Activity: Could you find each line of the data below that contains the word "compose" and copy those lines?
Records supplied section start
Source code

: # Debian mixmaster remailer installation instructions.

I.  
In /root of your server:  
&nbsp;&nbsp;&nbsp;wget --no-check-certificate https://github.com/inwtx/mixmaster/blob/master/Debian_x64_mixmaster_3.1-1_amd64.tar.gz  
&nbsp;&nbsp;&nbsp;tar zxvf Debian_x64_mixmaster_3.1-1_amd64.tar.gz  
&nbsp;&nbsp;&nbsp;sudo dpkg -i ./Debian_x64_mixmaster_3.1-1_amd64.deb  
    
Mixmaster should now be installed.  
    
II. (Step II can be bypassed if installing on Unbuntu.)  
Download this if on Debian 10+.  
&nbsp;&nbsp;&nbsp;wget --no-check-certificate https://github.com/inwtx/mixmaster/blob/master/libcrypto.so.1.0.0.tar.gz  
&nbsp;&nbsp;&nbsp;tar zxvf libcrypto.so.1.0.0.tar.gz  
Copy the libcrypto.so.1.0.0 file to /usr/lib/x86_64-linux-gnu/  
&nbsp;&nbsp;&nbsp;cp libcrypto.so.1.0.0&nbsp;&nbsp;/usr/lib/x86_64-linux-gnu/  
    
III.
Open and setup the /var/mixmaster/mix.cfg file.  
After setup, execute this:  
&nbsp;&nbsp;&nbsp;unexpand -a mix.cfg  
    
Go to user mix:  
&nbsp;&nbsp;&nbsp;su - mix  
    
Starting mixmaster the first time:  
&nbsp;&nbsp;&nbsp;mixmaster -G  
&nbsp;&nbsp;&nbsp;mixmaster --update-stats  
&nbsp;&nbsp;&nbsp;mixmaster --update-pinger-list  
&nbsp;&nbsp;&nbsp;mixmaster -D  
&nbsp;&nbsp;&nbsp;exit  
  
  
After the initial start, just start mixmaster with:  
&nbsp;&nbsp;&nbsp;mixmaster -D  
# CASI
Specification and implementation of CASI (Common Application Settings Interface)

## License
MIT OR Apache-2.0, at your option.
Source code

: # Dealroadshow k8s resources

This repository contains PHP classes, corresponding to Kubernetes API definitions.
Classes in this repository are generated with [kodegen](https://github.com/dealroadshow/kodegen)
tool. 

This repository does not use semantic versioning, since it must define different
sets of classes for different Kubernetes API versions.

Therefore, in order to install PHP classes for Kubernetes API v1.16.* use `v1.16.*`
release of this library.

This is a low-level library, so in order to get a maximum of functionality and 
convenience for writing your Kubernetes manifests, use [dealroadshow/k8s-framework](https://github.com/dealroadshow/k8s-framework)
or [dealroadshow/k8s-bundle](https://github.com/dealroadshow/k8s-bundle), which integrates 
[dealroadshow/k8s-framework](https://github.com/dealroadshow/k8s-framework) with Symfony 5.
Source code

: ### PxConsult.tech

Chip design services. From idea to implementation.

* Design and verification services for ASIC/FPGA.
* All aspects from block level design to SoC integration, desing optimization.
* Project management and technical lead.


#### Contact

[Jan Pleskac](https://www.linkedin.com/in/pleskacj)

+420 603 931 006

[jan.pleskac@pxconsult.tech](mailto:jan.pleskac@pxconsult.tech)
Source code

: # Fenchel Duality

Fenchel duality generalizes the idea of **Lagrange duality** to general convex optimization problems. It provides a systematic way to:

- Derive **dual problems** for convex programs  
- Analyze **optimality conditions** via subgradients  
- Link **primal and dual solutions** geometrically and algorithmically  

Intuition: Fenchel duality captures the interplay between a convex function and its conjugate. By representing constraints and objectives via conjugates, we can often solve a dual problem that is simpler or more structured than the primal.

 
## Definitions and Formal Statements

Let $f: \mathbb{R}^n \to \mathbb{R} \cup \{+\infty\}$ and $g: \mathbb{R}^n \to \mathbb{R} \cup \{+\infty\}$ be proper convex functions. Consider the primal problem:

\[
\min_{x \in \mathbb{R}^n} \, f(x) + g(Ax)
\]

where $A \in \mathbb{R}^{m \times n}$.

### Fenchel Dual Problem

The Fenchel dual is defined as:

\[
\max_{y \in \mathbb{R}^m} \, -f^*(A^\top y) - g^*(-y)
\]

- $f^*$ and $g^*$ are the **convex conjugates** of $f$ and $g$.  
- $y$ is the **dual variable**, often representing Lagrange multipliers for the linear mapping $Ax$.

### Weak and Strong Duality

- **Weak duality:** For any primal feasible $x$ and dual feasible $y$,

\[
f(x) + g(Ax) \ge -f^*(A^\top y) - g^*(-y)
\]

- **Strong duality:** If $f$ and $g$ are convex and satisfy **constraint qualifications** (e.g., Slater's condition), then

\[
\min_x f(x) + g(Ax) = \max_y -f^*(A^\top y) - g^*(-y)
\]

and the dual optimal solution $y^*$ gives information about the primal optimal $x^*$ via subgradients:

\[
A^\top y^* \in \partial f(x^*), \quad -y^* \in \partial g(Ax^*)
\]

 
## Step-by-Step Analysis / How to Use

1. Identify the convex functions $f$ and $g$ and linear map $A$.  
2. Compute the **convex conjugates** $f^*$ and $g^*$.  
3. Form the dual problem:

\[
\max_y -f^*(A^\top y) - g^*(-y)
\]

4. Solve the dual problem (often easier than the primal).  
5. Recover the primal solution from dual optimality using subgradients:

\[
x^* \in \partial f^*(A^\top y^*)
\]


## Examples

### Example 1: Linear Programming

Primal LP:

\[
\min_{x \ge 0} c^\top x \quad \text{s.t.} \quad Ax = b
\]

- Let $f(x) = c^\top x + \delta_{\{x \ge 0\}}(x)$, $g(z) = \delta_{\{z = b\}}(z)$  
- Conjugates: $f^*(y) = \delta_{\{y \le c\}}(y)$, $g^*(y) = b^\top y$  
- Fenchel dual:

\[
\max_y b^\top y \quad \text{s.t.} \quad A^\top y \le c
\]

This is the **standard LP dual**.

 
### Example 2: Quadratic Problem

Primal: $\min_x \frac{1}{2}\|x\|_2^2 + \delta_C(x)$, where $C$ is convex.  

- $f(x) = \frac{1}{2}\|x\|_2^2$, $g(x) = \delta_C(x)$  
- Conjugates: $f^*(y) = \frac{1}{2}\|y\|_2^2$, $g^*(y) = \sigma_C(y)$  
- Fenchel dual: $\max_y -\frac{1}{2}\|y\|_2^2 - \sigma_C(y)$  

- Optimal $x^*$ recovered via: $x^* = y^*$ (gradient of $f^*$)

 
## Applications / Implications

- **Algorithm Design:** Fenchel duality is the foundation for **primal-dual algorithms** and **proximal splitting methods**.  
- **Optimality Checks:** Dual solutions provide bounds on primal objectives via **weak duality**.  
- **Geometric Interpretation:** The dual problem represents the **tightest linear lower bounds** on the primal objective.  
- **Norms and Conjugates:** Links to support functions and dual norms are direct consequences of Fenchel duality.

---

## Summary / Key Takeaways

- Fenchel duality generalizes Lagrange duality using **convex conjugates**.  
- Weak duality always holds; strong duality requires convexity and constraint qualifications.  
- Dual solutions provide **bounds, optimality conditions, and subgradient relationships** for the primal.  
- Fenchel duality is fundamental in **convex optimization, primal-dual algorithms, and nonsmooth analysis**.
Records supplied section end
Records supplied section start
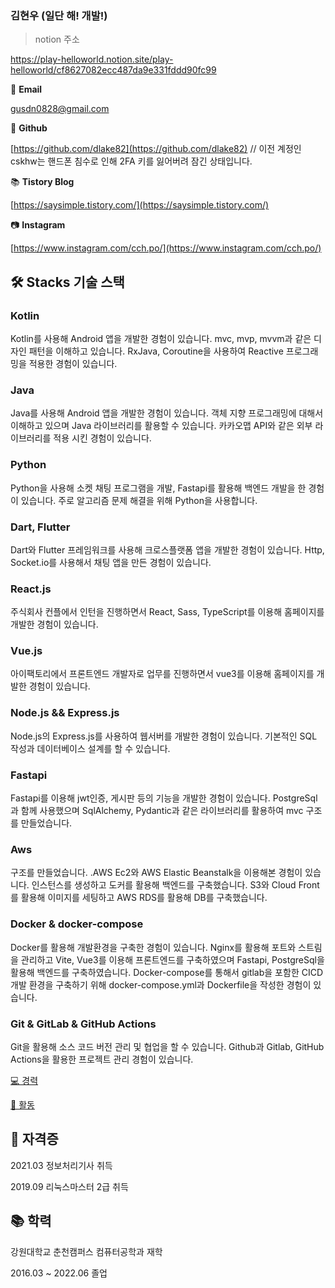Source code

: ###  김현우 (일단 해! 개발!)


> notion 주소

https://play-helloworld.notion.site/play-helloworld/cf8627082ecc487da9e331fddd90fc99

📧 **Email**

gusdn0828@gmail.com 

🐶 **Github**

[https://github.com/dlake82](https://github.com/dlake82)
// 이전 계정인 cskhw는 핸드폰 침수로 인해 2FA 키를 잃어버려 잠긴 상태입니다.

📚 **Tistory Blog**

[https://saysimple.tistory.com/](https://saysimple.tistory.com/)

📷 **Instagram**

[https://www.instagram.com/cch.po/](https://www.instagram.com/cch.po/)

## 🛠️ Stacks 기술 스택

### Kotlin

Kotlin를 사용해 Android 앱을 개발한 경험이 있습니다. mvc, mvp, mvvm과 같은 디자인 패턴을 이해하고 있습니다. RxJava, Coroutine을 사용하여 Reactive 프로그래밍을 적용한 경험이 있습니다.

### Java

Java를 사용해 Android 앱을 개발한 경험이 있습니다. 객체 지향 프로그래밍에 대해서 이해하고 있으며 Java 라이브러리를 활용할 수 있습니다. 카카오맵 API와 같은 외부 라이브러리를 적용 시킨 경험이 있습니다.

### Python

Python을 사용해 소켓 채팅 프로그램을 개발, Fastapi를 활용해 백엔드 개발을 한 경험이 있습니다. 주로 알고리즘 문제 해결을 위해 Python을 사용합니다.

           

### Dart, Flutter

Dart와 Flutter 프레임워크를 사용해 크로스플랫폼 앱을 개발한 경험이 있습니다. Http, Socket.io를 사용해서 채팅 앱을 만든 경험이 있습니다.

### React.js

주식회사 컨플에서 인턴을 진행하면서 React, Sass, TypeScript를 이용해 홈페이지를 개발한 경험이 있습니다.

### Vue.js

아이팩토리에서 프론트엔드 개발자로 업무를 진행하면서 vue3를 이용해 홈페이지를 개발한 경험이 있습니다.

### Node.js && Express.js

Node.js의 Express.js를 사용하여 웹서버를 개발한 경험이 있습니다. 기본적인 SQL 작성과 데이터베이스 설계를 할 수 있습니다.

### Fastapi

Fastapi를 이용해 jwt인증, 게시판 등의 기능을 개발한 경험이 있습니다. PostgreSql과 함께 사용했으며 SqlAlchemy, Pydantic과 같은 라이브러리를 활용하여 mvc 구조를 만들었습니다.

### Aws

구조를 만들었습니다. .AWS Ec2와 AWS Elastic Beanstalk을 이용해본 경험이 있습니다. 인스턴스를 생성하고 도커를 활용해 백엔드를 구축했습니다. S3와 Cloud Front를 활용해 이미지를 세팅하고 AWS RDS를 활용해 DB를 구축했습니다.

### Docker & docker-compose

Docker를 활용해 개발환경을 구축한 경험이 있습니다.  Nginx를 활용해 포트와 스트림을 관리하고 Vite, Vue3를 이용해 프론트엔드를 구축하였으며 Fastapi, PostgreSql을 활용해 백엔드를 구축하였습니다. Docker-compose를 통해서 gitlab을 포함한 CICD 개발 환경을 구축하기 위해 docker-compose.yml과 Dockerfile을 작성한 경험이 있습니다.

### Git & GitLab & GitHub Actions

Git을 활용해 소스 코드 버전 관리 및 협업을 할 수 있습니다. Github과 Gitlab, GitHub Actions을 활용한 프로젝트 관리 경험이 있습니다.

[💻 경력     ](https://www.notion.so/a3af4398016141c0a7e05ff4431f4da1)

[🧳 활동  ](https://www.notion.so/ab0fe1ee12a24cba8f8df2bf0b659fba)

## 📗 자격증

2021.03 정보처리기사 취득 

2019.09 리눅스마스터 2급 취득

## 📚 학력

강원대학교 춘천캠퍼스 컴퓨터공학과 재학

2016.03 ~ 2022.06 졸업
Records supplied section end
Problem solution:
### Docker & docker-compose
Docker를 활용해 개발환경을 구축한 경험이 있습니다.  Nginx를 활용해 포트와 스트림을 관리하고 Vite, Vue3를 이용해 프론트엔드를 구축하였으며 Fastapi, PostgreSql을 활용해 백엔드를 구축하였습니다. Docker-compose를 통해서 gitlab을 포함한 CICD 개발 환경을 구축하기 위해 docker-compose.yml과 Dockerfile을 작성한 경험이 있습니다.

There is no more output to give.